Long story cut short; everybody just ignores the effort these beautiful creatures (RDBMSs) put into your daily problems; take care of issues like parsing, queuing and all the dirty stuff they are doing for you. So next question should be; if I get rid of SQL from MySQL (Just a specific case I am pretty sure we can do it on other engines as well) would it be ( only My ) any faster? Seems like yes. I would be demonstrating the benchmarks in a while. But before proceeding I would like to mention clearly that these benchmark values have pretty clearly proved me that a RDBMS when stripped off from the additional over-heads performs as good as any persistent key-value store (Yep its my personal opinion and I know noSQL community is hurt by this statement). In my demo I will be replicating a presistent Key/Value store using MySQL and HandlerSocket.

Tools of trade
I spent a whole day compiling these tools on my machine but by the end of the day it was a satisfaction (You should try as well)! You will require:

  • A MySQL 5.5.9 ( Latest Stable till date ) Source Code
  • A HandlerSocket ( Latest pull from Github ) Latest Commit
  • Lovely Python 2.6.5 ( Comes on my debian )
  • Newborn Python Socket Handler ( Latest ) Homepage
  • And lots of patience for compiling MySQL+HandlerSocket


Setting the stage
Once compiled and system is ready next thing would be creating a basic schema and table for storing the values; here is my basic schema named 'foo' and table named 'kv':

CREATE TABLE `foo`.`kv` (
`key` CHAR(255) NOT NULL,
`val` TEXT NOT NULL,
PRIMARY KEY (`key`)
) ENGINE = MyISAM;


Darn simple (I’ve used key as CHAR for now, INT will be definitely faster); realistically 255 is more than enough for a key to store its value (until you prove your self a Jimmy).
For my Python code here is the complete code that I used to benchmark my results.

Machine specs
My machine is just a normal laptop with following specs:

Results
Yep time for moment of truth, I inserted a hundered thousand (100,000) entries with a varying key sizes (see the code you will get what I am saying its pattern is like key0 - key99999 ), but a value of constant string with a size of 1K ( If I was a twitter it would have been much less ). Here are the statistics (Full console dump):

  • 100,000 writes took 29.6542 seconds ( ~ 3372 writes / second )
  • 100,000 reads in order took 18.4197 seconds ( ~ 5429 reads / second )
  • 100,000 reads in random order 17.0343 seconds ( ~ 5870 reads / second ) (Socking!)

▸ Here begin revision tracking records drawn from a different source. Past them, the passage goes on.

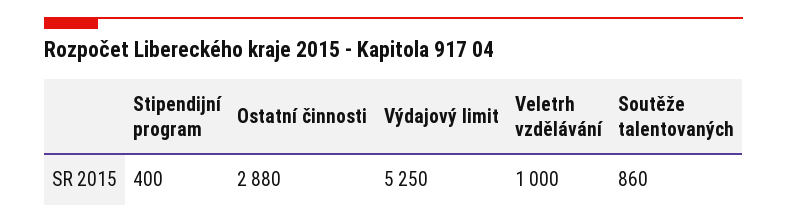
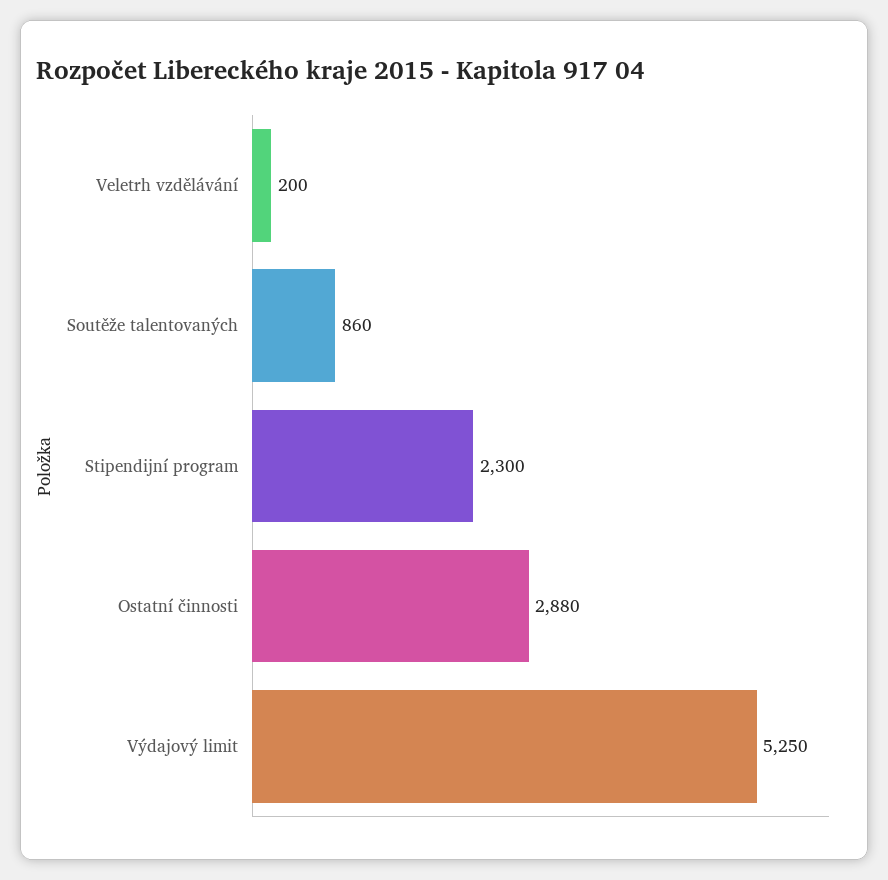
  {
-   "Stipendijní program": 400,
+   "Stipendijní program": 2300,
    "Ostatní činnosti": 2880,
    "Výdajový limit": 5250,
-   "Veletrh vzdělávání": 1000,
+   "Veletrh vzdělávání": 200,
    "Soutěže talentovaných": 860
  }

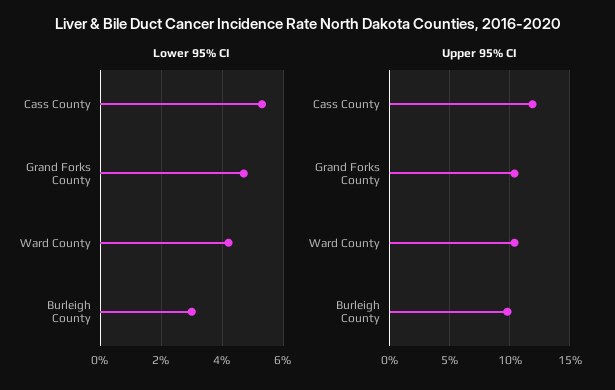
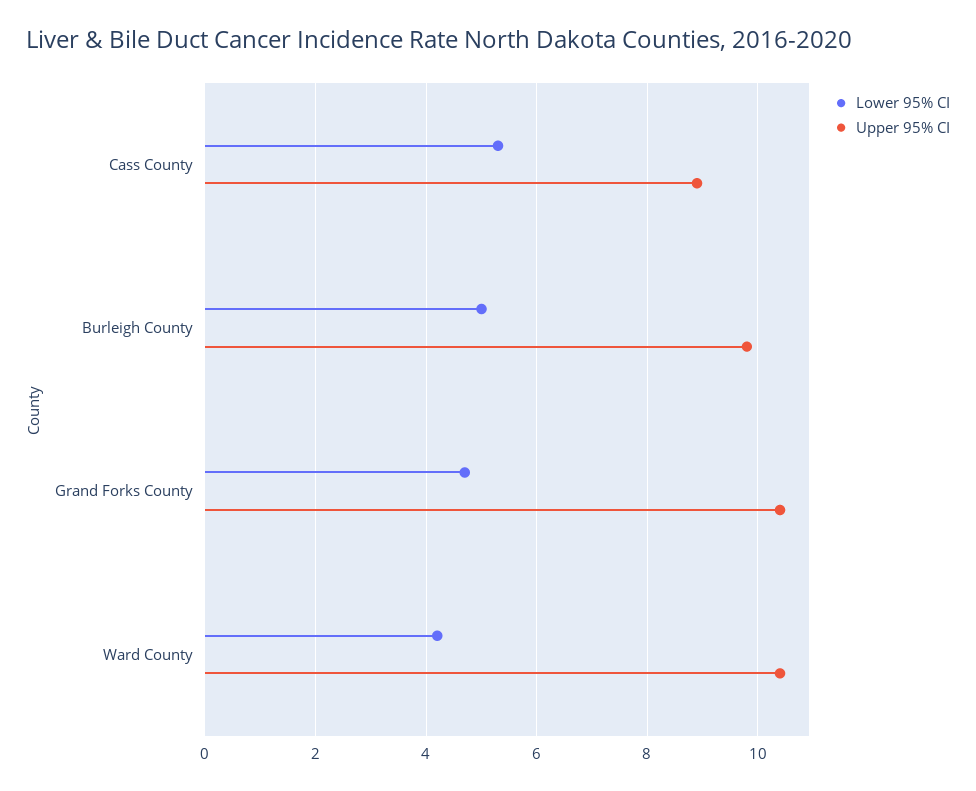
  {
    "Lower 95% CI": {
      "Cass County": 5.5,
      "Grand Forks County": 4.5,
      "Ward County": 4,
-     "Burleigh County": 3
+     "Burleigh County": 5
    },
    "Upper 95% CI": {
-     "Cass County": 12,
+     "Cass County": 9,
      "Grand Forks County": 10.5,
      "Ward County": 10.5,
      "Burleigh County": 10
    }
  }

I would like to add I have used the default settings of MyISAM ( default ones with make install ), plus I repeated the experiment without truncating the tables (Nothing just happened it remain almost same every-time).

Whats the point?

MySQL is a proven technology, its engines are stable and well known, and scalable ( Yep modern forks for clouds are already rolling one example is drizzle); so I can’t find any point in shifting to a technology thats a new born, adds more calories to my code, and then brag about it just because its a buzz word! Untill there is no genuine reason to have a noSQL its just a trendy statement! I am pretty sure by tuning some more parameters, I can take these reads and writes to a higher number. Taking the same code on a server machine will off-course make these numbers even better. Despite all factors missing on a normal machine it was an impressive performance. For comparisons sake I would be making no excuses and posting benchmarks for other noSQL systems from my machine.

So it was my last day of noSQL dogma what about you?